Despite the challenges it presented, such as being away from her family and nature along with jumping head first into a very public and demanding career, Herizen is quick to add that the experience was 100% worth it. “It definitely helped me realize that that world is a big place and it taught me that I’m good because I’m so connected to myself. It’s easy for kids to go out to a big city and lose themselves but I was still super grounded.”

Upon wrapping the show, she immediately began working on writing songs that would ultimately end up on Come Over To My House. Herizen had initially moved back to Los Angeles but soon decided that she needed to further decompress from New York by spending time somewhere remote and homey.

“I needed to get out of the city and submerge myself in nature and my family and animals and the river and just kind of get out,” explains the artist, who settled on Eugene, Oregon. It was there that all of the EP’s songs took shape. “I was able to go there and pull myself out of it all. I noticed what I was missing and I also noticed how superficial the world was once I was in the middle of the forest just camping. I realized how silly it kind of all is but also how fun it all is.”

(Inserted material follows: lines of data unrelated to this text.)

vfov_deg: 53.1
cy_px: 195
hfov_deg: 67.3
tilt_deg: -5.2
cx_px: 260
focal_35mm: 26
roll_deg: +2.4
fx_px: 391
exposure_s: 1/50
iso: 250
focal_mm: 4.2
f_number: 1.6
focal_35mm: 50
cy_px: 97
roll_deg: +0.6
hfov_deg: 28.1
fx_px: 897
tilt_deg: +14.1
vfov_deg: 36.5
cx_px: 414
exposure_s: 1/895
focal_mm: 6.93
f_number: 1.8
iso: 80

Naturally, these musings and thoughts often manifested in song form. One of the EP’s tracks, “Social Jungle,” is a clever commentary about Los Angeles’ superficial social scene and the negative aspects of social media. When Herizen was cast as Mylene she quickly gained an immense amount of Instagram followers. But once she began using the platform to portray her true self, and not the idea of her fans had created in their own heads, Herizen experienced firsthand how damaging social media can be.

“My hair is curly and sometimes I don’t shave my armpits — when I started speaking out about being all-natural, I noticed a lot of people were unfollowing me,” she recounts. “A lot of them were men who just want me to take my clothes off and who want to body shame and compare women and all of that. I started feeling negative emotions and I was like, why do I even care? I don’t even know these people and they’re ruining my day!” It all caused Herizen to delete her social media apps and take a major break from her phone. “I just have this dream in my head that before Instagram everything was better. We spoke to each other. But now people are constantly making fun of others — it’s a nightmare. I could go on for days!”

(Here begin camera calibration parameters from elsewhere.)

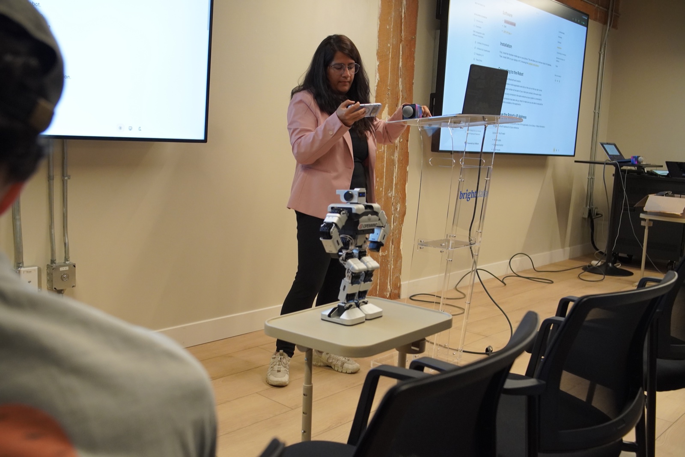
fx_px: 656
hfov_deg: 55.1
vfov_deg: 38.3
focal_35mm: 34
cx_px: 342
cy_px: 228
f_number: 4
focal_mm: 23
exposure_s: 1/160
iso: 2000
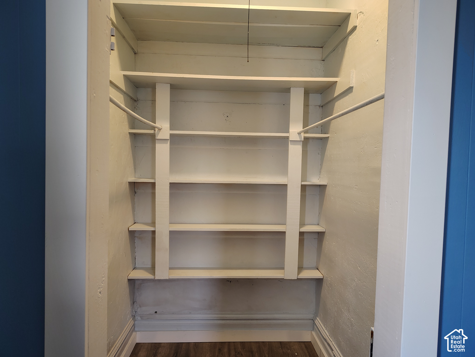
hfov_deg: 71.5
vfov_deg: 56.9
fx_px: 330
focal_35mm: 24
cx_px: 238
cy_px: 178
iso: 691
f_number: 1.8
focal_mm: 5.56
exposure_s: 1/60
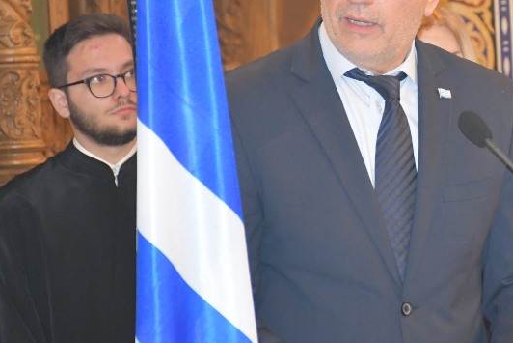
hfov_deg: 8.9
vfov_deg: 6.0
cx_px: 472
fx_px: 3292
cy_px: 130
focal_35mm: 231
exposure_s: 1/60
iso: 2800
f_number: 5.3
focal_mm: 80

Despite her fair share of encounters with trolls, Herizen Guardiola and her music remain largely optimistic. The EP’s title track, “Come Over To My House,” provides a dreamy shot of upbeat optimism.

“My mind and my body and my soul were all one in Oregon and it embodies that happy feeling,” says Herizen, who wrote the song in stream-of-consciousness form, ad libbing lyrics over a track her producer had arranged. “When people listen to ‘Come Over To My House’ I want them to laugh, because I was smiling the whole time I made that song. I want them to put the music up so loud and dance feel good because I made this EP when I was feeling really good and I want everyone to feel that energy,” she says. “There’s a lot going on that’s violent and aggressive and angry and I just feel like we need a little jungle magic in our lives right now.”